El tren Iryo, que sufrió el accidente con uno de Renfe el pasado domingo por la tarde en Adamuz (Córdoba), avanzó descarrilado durante más de un kilómetro. Según informan fuertes del sector ferroviario, el tren habría destrozado tanto la vía como la catenaria (estructura metálica superior de la que los trenes toman la energía a través del pantógrafo). Aun así, se desconocen por el momento las causas por las cuáles se provocó el siniestro.
El accidente se produjo después de que el convoy descarrilara en una recta poco más de 200 km/h, lo que provocó el choque con un Alvia que circulaba en la vía contigua. Los expertos ferroviarios, según explica La Razón, el tren tarda muchos metros en detenerse por la inercia y el gran tonelaje.

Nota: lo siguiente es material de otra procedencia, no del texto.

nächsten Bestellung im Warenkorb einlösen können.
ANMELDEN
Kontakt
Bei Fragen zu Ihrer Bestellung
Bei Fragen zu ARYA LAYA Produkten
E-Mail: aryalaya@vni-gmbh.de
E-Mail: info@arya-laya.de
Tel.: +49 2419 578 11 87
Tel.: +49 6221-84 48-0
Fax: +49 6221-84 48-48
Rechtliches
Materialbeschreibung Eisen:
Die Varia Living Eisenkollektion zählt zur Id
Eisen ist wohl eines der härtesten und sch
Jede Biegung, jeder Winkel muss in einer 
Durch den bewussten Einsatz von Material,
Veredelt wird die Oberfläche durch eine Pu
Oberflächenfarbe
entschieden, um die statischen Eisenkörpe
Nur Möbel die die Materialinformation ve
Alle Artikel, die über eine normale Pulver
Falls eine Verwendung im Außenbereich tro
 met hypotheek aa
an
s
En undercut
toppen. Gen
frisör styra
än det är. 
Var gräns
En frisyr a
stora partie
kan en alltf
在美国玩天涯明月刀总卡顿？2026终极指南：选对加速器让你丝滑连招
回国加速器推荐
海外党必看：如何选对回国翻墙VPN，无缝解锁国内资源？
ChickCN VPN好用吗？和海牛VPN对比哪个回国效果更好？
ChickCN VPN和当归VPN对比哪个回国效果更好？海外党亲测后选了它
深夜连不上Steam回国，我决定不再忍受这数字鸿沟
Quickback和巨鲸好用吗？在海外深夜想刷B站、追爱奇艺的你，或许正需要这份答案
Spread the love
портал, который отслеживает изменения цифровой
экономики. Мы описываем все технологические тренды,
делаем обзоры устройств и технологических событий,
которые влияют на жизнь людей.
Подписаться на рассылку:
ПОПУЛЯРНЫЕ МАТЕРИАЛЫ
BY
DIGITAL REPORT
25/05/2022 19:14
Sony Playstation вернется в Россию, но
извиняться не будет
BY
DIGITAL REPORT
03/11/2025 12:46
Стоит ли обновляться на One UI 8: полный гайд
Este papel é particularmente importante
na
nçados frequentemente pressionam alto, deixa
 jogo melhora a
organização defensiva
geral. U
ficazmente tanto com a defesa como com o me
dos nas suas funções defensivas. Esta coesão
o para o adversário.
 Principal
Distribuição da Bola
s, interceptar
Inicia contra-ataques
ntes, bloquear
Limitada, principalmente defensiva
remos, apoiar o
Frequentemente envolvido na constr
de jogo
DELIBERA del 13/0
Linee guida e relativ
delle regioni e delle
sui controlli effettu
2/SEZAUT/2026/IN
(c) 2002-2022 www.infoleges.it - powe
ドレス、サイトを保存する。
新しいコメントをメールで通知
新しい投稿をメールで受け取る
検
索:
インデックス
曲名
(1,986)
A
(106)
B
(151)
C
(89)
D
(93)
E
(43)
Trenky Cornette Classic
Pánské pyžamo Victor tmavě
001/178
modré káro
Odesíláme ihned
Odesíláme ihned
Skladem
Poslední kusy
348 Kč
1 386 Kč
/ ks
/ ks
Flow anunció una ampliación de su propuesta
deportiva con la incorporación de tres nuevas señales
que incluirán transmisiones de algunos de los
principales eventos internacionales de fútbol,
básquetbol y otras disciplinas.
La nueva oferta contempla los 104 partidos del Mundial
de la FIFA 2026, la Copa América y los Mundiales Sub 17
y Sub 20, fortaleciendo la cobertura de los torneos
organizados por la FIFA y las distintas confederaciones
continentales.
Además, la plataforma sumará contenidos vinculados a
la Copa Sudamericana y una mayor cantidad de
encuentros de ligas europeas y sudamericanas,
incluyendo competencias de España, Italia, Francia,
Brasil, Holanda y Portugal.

Actualmente, más de 220 guardias civiles se encuentran trabajando en la zona, entre ellos los del Equipo Central de Inspecciones Oculares (ECIO), para esclarecer los hechos y encontrar los cadáveres de las víctimas durante el siniestros. Aun así, las conclusiones dependen del Comité de Investigación de Accidentes Ferroviarios (CIAF), el órgano independiente adscrito al Ministerio de Transportes en España, el cual el informe indica que los vagones del tren Iryo fueron los que descarrilaron en la entrada de la estación de Adamuz e invadieron la zona paralela.